§ Activity
Return every one of the entries below unchanged, reproducing each line precisely.

==== Input data

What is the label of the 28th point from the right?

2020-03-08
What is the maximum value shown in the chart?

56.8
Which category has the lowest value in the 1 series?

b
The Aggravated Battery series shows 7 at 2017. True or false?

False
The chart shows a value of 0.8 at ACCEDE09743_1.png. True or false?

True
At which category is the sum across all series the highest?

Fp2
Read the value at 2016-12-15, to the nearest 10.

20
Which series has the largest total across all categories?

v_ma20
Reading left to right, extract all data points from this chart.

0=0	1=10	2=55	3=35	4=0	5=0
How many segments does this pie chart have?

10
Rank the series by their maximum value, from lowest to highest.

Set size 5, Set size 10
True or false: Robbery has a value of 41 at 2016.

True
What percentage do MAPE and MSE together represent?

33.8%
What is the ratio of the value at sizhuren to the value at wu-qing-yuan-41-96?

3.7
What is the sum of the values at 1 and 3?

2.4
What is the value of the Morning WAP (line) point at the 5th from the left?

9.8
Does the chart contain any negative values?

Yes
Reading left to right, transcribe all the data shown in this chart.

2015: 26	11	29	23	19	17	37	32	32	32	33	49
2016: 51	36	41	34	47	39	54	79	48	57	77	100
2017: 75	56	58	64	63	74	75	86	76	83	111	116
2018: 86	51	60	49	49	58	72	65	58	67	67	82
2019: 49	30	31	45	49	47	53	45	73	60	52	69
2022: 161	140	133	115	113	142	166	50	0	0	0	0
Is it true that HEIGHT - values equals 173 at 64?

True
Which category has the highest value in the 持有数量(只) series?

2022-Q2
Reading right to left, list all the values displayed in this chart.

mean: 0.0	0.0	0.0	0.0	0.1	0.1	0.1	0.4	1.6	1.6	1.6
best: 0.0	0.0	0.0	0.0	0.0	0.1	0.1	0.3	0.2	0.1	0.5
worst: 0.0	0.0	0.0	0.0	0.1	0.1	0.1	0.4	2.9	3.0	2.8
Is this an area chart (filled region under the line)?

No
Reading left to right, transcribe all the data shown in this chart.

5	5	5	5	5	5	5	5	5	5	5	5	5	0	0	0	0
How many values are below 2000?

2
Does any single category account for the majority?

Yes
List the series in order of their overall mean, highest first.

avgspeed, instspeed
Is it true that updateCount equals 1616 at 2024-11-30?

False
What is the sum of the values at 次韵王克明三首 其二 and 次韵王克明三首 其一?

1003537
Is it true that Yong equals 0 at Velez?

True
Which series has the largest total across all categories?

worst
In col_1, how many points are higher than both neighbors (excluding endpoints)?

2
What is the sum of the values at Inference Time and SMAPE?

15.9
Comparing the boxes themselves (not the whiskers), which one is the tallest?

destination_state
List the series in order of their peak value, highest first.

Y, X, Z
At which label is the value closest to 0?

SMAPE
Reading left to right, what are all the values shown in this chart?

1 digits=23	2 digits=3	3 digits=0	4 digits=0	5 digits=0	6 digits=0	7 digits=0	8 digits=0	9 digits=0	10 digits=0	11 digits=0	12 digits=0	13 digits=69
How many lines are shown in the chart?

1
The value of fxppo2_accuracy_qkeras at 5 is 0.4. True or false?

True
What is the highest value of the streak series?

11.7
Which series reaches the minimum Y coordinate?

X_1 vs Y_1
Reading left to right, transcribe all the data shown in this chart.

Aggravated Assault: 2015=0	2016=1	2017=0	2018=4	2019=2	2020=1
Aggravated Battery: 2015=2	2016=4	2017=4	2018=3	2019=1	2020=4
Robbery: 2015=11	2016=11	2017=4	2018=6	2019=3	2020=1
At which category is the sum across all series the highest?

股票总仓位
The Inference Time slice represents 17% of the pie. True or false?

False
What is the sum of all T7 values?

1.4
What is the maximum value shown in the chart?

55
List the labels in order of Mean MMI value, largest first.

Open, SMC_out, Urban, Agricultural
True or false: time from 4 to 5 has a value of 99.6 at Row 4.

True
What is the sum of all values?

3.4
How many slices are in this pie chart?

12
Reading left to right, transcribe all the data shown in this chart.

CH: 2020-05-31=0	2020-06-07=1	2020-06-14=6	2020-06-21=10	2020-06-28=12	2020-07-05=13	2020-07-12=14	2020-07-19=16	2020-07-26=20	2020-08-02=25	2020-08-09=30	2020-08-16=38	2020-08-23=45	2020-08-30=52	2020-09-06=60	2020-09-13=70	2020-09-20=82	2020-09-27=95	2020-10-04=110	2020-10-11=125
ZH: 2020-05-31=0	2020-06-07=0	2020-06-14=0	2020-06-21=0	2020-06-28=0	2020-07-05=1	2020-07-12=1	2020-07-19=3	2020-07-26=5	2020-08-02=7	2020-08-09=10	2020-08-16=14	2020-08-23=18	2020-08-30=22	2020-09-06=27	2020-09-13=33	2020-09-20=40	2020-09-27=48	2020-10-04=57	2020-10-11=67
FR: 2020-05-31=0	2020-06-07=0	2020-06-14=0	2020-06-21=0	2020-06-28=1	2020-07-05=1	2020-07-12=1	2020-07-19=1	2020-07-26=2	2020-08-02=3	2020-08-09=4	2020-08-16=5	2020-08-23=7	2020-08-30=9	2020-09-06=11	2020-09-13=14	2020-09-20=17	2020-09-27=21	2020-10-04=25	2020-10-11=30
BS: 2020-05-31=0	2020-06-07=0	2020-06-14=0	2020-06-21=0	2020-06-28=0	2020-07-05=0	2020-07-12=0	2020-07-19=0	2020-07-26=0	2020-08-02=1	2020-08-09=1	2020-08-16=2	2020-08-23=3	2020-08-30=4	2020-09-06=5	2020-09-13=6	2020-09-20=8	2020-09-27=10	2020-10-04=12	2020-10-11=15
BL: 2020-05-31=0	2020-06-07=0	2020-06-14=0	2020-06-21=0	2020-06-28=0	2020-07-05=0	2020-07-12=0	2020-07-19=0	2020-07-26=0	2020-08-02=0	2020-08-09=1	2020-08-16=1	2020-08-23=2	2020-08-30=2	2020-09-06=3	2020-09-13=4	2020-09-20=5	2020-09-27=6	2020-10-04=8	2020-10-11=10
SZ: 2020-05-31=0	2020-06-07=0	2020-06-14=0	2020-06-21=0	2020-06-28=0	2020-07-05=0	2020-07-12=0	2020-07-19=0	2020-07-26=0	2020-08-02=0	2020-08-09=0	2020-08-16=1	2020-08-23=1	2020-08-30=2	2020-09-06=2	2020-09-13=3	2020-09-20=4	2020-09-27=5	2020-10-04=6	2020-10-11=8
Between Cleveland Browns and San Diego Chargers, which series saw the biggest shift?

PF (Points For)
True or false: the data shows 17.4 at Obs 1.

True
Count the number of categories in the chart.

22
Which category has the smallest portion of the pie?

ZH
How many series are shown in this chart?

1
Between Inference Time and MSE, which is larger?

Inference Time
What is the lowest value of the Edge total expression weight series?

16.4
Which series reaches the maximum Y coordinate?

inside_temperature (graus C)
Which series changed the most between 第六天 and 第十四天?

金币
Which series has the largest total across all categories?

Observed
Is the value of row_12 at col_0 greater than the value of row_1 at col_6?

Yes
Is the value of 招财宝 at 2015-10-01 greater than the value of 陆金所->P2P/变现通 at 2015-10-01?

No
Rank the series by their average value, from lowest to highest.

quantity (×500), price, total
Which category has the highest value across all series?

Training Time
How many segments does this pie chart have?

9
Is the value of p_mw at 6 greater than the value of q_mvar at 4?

========

§ Written response
What is the label of the 28th point from the right?

2020-03-08
What is the maximum value shown in the chart?

56.8
Which category has the lowest value in the 1 series?

b
The Aggravated Battery series shows 7 at 2017. True or false?

False
The chart shows a value of 0.8 at ACCEDE09743_1.png. True or false?

True
At which category is the sum across all series the highest?

Fp2
Read the value at 2016-12-15, to the nearest 10.

20
Which series has the largest total across all categories?

v_ma20
Reading left to right, extract all data points from this chart.

0=0	1=10	2=55	3=35	4=0	5=0
How many segments does this pie chart have?

10
Rank the series by their maximum value, from lowest to highest.

Set size 5, Set size 10
True or false: Robbery has a value of 41 at 2016.

True
What percentage do MAPE and MSE together represent?

33.8%
What is the ratio of the value at sizhuren to the value at wu-qing-yuan-41-96?

3.7
What is the sum of the values at 1 and 3?

2.4
What is the value of the Morning WAP (line) point at the 5th from the left?

9.8
Does the chart contain any negative values?

Yes
Reading left to right, transcribe all the data shown in this chart.

2015: 26	11	29	23	19	17	37	32	32	32	33	49
2016: 51	36	41	34	47	39	54	79	48	57	77	100
2017: 75	56	58	64	63	74	75	86	76	83	111	116
2018: 86	51	60	49	49	58	72	65	58	67	67	82
2019: 49	30	31	45	49	47	53	45	73	60	52	69
2022: 161	140	133	115	113	142	166	50	0	0	0	0
Is it true that HEIGHT - values equals 173 at 64?

True
Which category has the highest value in the 持有数量(只) series?

2022-Q2
Reading right to left, list all the values displayed in this chart.

mean: 0.0	0.0	0.0	0.0	0.1	0.1	0.1	0.4	1.6	1.6	1.6
best: 0.0	0.0	0.0	0.0	0.0	0.1	0.1	0.3	0.2	0.1	0.5
worst: 0.0	0.0	0.0	0.0	0.1	0.1	0.1	0.4	2.9	3.0	2.8
Is this an area chart (filled region under the line)?

No
Reading left to right, transcribe all the data shown in this chart.

5	5	5	5	5	5	5	5	5	5	5	5	5	0	0	0	0
How many values are below 2000?

2
Does any single category account for the majority?

Yes
List the series in order of their overall mean, highest first.

avgspeed, instspeed
Is it true that updateCount equals 1616 at 2024-11-30?

False
What is the sum of the values at 次韵王克明三首 其二 and 次韵王克明三首 其一?

1003537
Is it true that Yong equals 0 at Velez?

True
Which series has the largest total across all categories?

worst
In col_1, how many points are higher than both neighbors (excluding endpoints)?

2
What is the sum of the values at Inference Time and SMAPE?

15.9
Comparing the boxes themselves (not the whiskers), which one is the tallest?

destination_state
List the series in order of their peak value, highest first.

Y, X, Z
At which label is the value closest to 0?

SMAPE
Reading left to right, what are all the values shown in this chart?

1 digits=23	2 digits=3	3 digits=0	4 digits=0	5 digits=0	6 digits=0	7 digits=0	8 digits=0	9 digits=0	10 digits=0	11 digits=0	12 digits=0	13 digits=69
How many lines are shown in the chart?

1
The value of fxppo2_accuracy_qkeras at 5 is 0.4. True or false?

True
What is the highest value of the streak series?

11.7
Which series reaches the minimum Y coordinate?

X_1 vs Y_1
Reading left to right, transcribe all the data shown in this chart.

Aggravated Assault: 2015=0	2016=1	2017=0	2018=4	2019=2	2020=1
Aggravated Battery: 2015=2	2016=4	2017=4	2018=3	2019=1	2020=4
Robbery: 2015=11	2016=11	2017=4	2018=6	2019=3	2020=1
At which category is the sum across all series the highest?

股票总仓位
The Inference Time slice represents 17% of the pie. True or false?

False
What is the sum of all T7 values?

1.4
What is the maximum value shown in the chart?

55
List the labels in order of Mean MMI value, largest first.

Open, SMC_out, Urban, Agricultural
True or false: time from 4 to 5 has a value of 99.6 at Row 4.

True
What is the sum of all values?

3.4
How many slices are in this pie chart?

12
Reading left to right, transcribe all the data shown in this chart.

CH: 2020-05-31=0	2020-06-07=1	2020-06-14=6	2020-06-21=10	2020-06-28=12	2020-07-05=13	2020-07-12=14	2020-07-19=16	2020-07-26=20	2020-08-02=25	2020-08-09=30	2020-08-16=38	2020-08-23=45	2020-08-30=52	2020-09-06=60	2020-09-13=70	2020-09-20=82	2020-09-27=95	2020-10-04=110	2020-10-11=125
ZH: 2020-05-31=0	2020-06-07=0	2020-06-14=0	2020-06-21=0	2020-06-28=0	2020-07-05=1	2020-07-12=1	2020-07-19=3	2020-07-26=5	2020-08-02=7	2020-08-09=10	2020-08-16=14	2020-08-23=18	2020-08-30=22	2020-09-06=27	2020-09-13=33	2020-09-20=40	2020-09-27=48	2020-10-04=57	2020-10-11=67
FR: 2020-05-31=0	2020-06-07=0	2020-06-14=0	2020-06-21=0	2020-06-28=1	2020-07-05=1	2020-07-12=1	2020-07-19=1	2020-07-26=2	2020-08-02=3	2020-08-09=4	2020-08-16=5	2020-08-23=7	2020-08-30=9	2020-09-06=11	2020-09-13=14	2020-09-20=17	2020-09-27=21	2020-10-04=25	2020-10-11=30
BS: 2020-05-31=0	2020-06-07=0	2020-06-14=0	2020-06-21=0	2020-06-28=0	2020-07-05=0	2020-07-12=0	2020-07-19=0	2020-07-26=0	2020-08-02=1	2020-08-09=1	2020-08-16=2	2020-08-23=3	2020-08-30=4	2020-09-06=5	2020-09-13=6	2020-09-20=8	2020-09-27=10	2020-10-04=12	2020-10-11=15
BL: 2020-05-31=0	2020-06-07=0	2020-06-14=0	2020-06-21=0	2020-06-28=0	2020-07-05=0	2020-07-12=0	2020-07-19=0	2020-07-26=0	2020-08-02=0	2020-08-09=1	2020-08-16=1	2020-08-23=2	2020-08-30=2	2020-09-06=3	2020-09-13=4	2020-09-20=5	2020-09-27=6	2020-10-04=8	2020-10-11=10
SZ: 2020-05-31=0	2020-06-07=0	2020-06-14=0	2020-06-21=0	2020-06-28=0	2020-07-05=0	2020-07-12=0	2020-07-19=0	2020-07-26=0	2020-08-02=0	2020-08-09=0	2020-08-16=1	2020-08-23=1	2020-08-30=2	2020-09-06=2	2020-09-13=3	2020-09-20=4	2020-09-27=5	2020-10-04=6	2020-10-11=8
Between Cleveland Browns and San Diego Chargers, which series saw the biggest shift?

PF (Points For)
True or false: the data shows 17.4 at Obs 1.

True
Count the number of categories in the chart.

22
Which category has the smallest portion of the pie?

ZH
How many series are shown in this chart?

1
Between Inference Time and MSE, which is larger?

Inference Time
What is the lowest value of the Edge total expression weight series?

16.4
Which series reaches the maximum Y coordinate?

inside_temperature (graus C)
Which series changed the most between 第六天 and 第十四天?

金币
Which series has the largest total across all categories?

Observed
Is the value of row_12 at col_0 greater than the value of row_1 at col_6?

Yes
Is the value of 招财宝 at 2015-10-01 greater than the value of 陆金所->P2P/变现通 at 2015-10-01?

No
Rank the series by their average value, from lowest to highest.

quantity (×500), price, total
Which category has the highest value across all series?

Training Time
How many segments does this pie chart have?

9
Is the value of p_mw at 6 greater than the value of q_mvar at 4?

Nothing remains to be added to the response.